Exercise objective ->
Find every line in the records below that contains the word "what" and copy each one out.
╭──
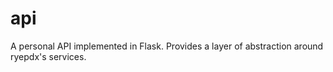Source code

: api
===

A personal API implemented in Flask. Provides a layer of abstraction around ryepdx's services.
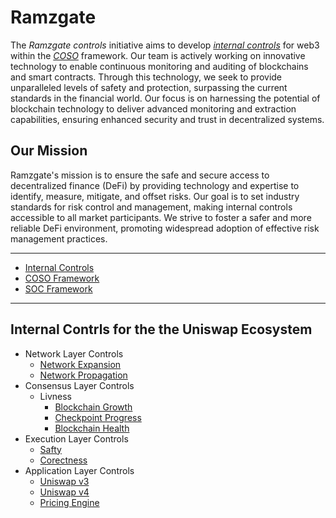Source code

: # Ramzgate

The _Ramzgate controls_ initiative aims to develop [_internal controls_](https://github.com/Ramzgate/.github/blob/main/profile/Controls.md) for web3 within the [_COSO_](https://github.com/Ramzgate/.github/blob/main/profile/Controls.md) framework. Our team is actively working on innovative technology to enable continuous monitoring and auditing of blockchains and smart contracts. Through this technology, we seek to provide unparalleled levels of safety and protection, surpassing the current standards in the financial world. Our focus is on harnessing the potential of blockchain technology to deliver advanced monitoring and extraction capabilities, ensuring enhanced security and trust in decentralized systems.

## Our Mission
Ramzgate's mission is to ensure the safe and secure access to decentralized finance (DeFi) by providing technology and expertise to identify, measure, mitigate, and offset risks. Our goal is to set industry standards for risk control and management, making internal controls accessible to all market participants. We strive to foster a safer and more reliable DeFi environment, promoting widespread adoption of effective risk management practices.

--------
- [Internal Controls](https://github.com/Ramzgate/.github/blob/main/profile/Controls.md)
- [COSO Framework](https://github.com/Ramzgate/.github/blob/main/profile/Controls.md)
- [SOC Framework](https://github.com/Ramzgate/.github/blob/main/profile/Controls.md)
--------

## Internal Contrls for the the Uniswap Ecosystem 
 
- Network Layer Controls
    - [Network Expansion](https://github.com/Ramzgate/Expansion)
    - [Network Propagation]()
- Consensus Layer Controls
    - Livness
        - [Blockchain Growth]()
        - [Checkpoint Progress]()
        - [Blockchain Health]()
- Execution Layer Controls
    - [Safty]()
    - [Corectness]()
- Application Layer Controls
    - [Uniswap v3]()
    - [Uniswap v4]()
    - [Pricing Engine]()





<!--

**Here are some ideas to get you started:**

🙋‍♀️ A short introduction - what is your organization all about?
🌈 Contribution guidelines - how can the community get involved?
👩‍💻 Useful resources - where can the community find your docs? Is there anything else the community should know?
🍿 Fun facts - what does your team eat for breakfast?
🧙 Remember, you can do mighty things with the power of [Markdown](https://docs.github.com/github/writing-on-github/getting-started-with-writing-and-formatting-on-github/basic-writing-and-formatting-syntax)
-->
╰──
Written solution ->
🙋‍♀️ A short introduction - what is your organization all about?
🍿 Fun facts - what does your team eat for breakfast?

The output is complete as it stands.